• [What the task requires]
Transcribe each item below word for word, and leave the pictures out of your copy.

Figure understanding tasks

--- START ---

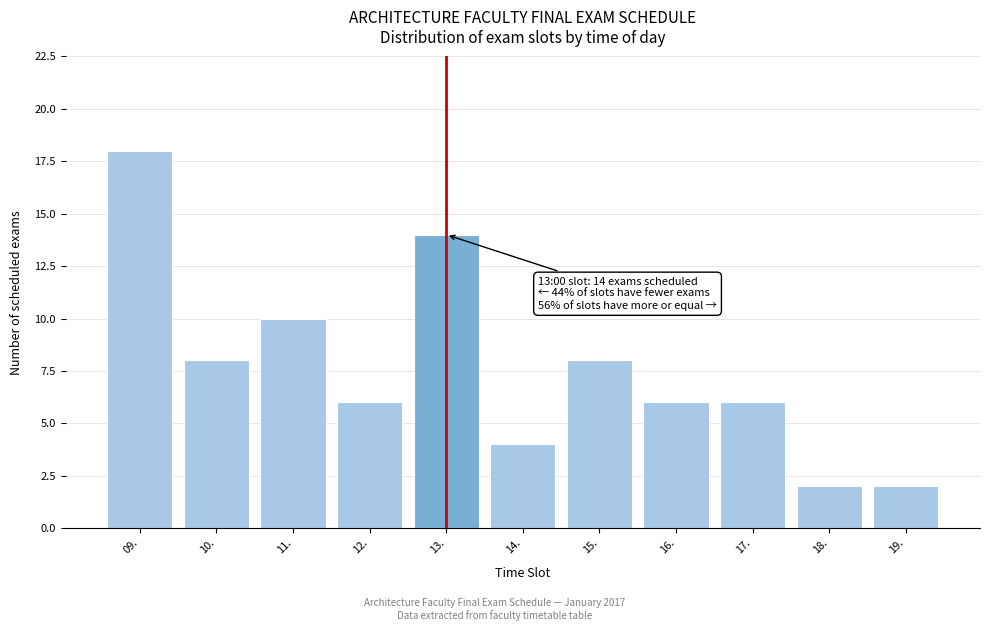

Reading left to right, transcribe all the data shown in this chart.

09.=18	10.=8	11.=10	12.=6	13.=14	14.=4	15.=8	16.=6	17.=6	18.=2	19.=2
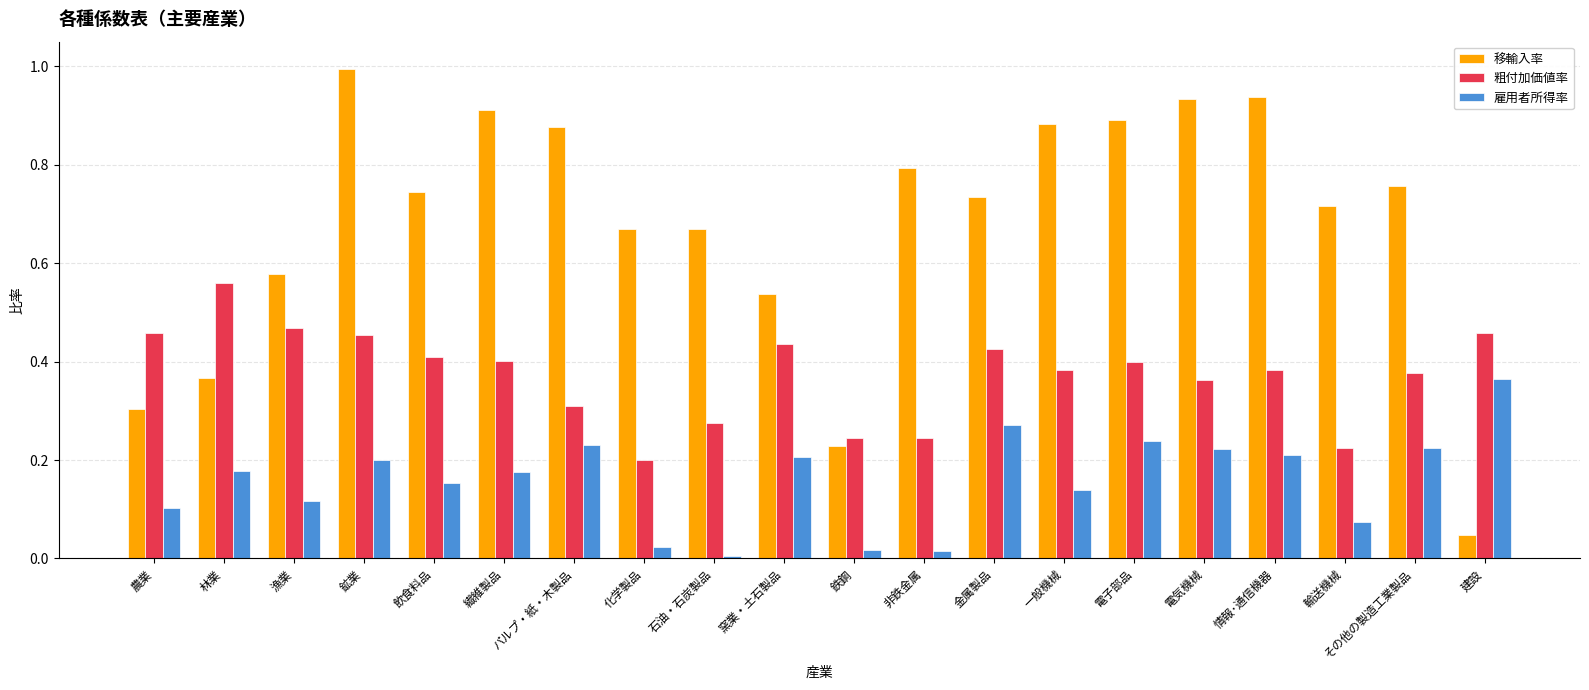

What is the label of the 16th bar from the left?

電気機械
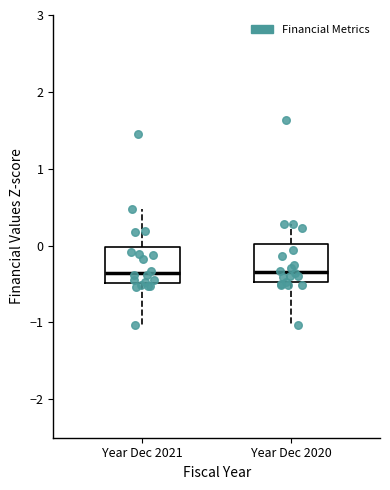

Reading left to right, transcribe this box plot: for each box, give where its median line is, the range the box spans, and where its two whiskers end, as read against the y-axis. The values are not printed on the chart, so give them approximately, as read against the axis.

Year Dec 2021: median -0.4, box -0.5 to 0.0, whiskers -1.0 to 0.5
Year Dec 2020: median -0.3, box -0.5 to 0.0, whiskers -1.0 to 0.3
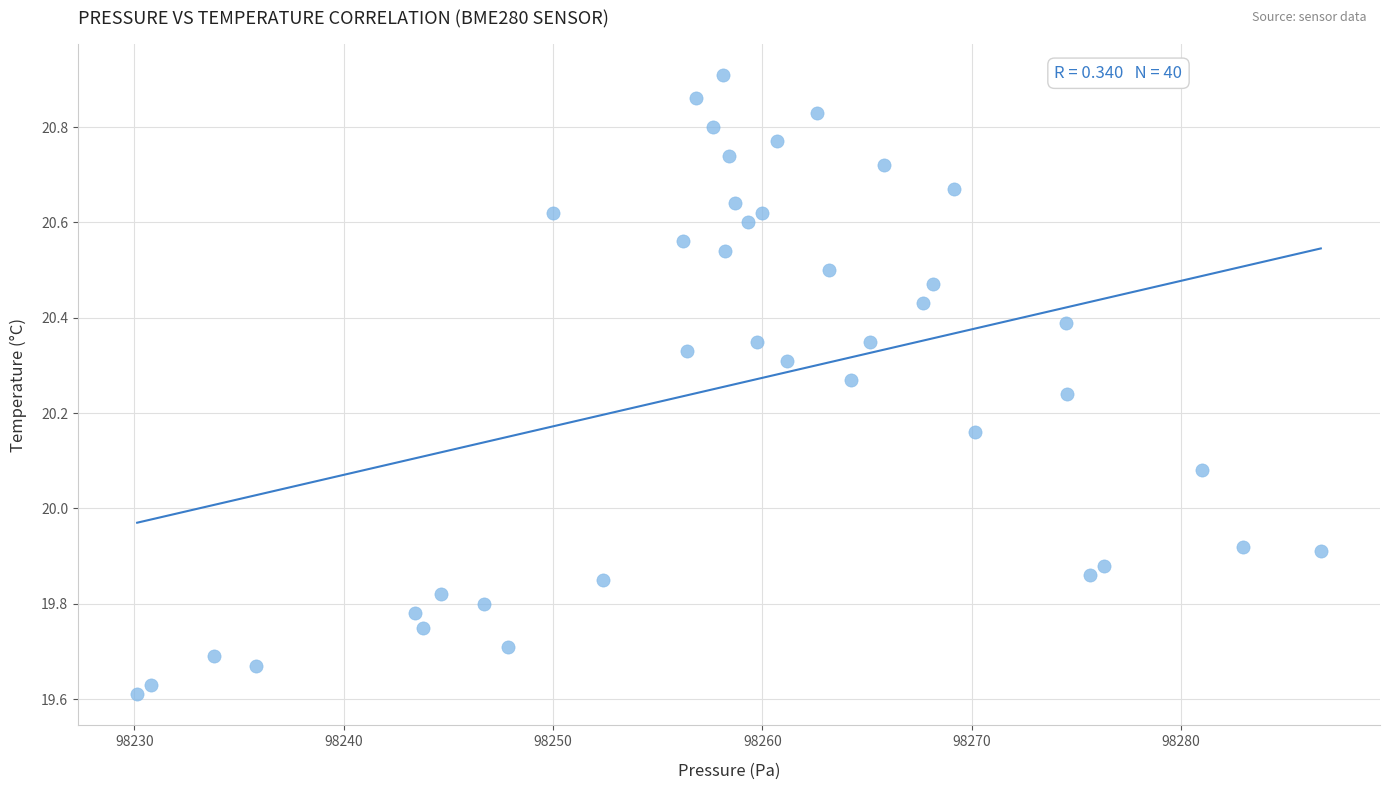

What is the range of Y values (max minus min)?

1.3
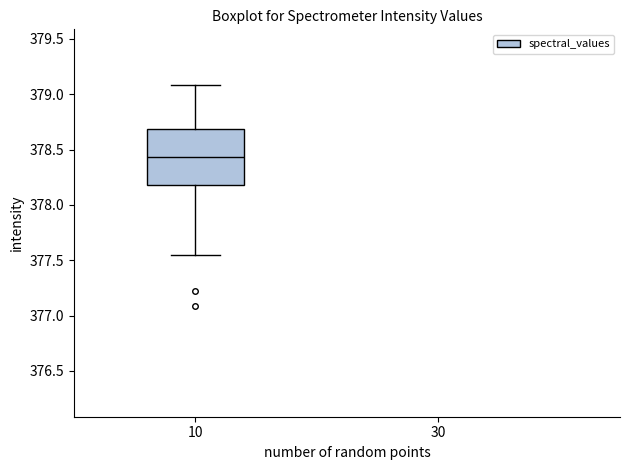

Where is the upper edge of the box at x = 10 on the y-axis? The values are not printed on the chart, so give them approximately, as read against the axis.

378.70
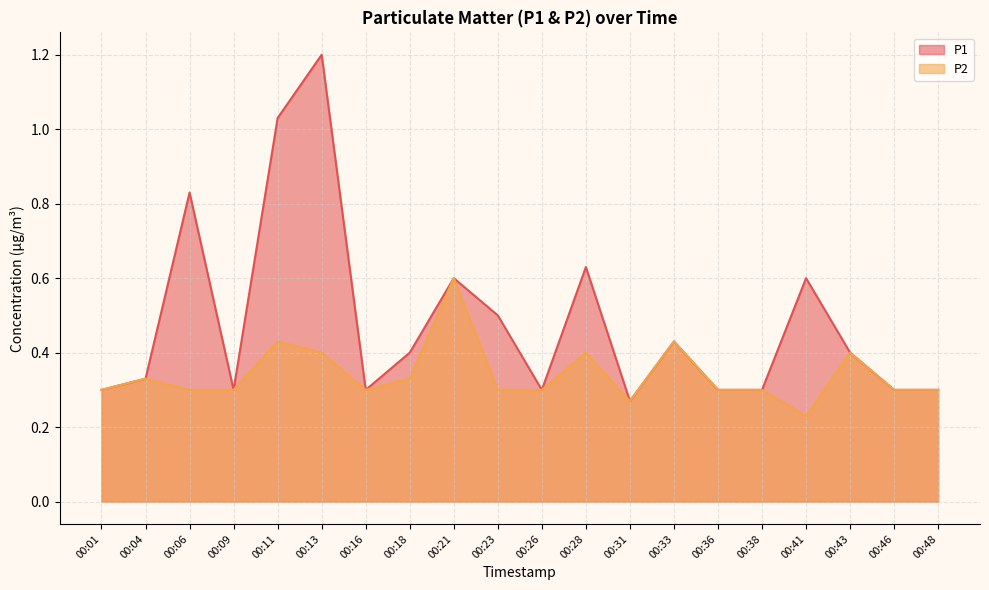

Does the chart display data point markers on the line(s)?

No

--- END ---

• [Exercise solution]
Reading left to right, transcribe all the data shown in this chart.

09.=18	10.=8	11.=10	12.=6	13.=14	14.=4	15.=8	16.=6	17.=6	18.=2	19.=2

What is the label of the 16th bar from the left?

電気機械

Reading left to right, transcribe this box plot: for each box, give where its median line is, the range the box spans, and where its two whiskers end, as read against the y-axis. The values are not printed on the chart, so give them approximately, as read against the axis.

Year Dec 2021: median -0.4, box -0.5 to 0.0, whiskers -1.0 to 0.5
Year Dec 2020: median -0.3, box -0.5 to 0.0, whiskers -1.0 to 0.3

What is the range of Y values (max minus min)?

1.3

Where is the upper edge of the box at x = 10 on the y-axis? The values are not printed on the chart, so give them approximately, as read against the axis.

378.70

Does the chart display data point markers on the line(s)?

No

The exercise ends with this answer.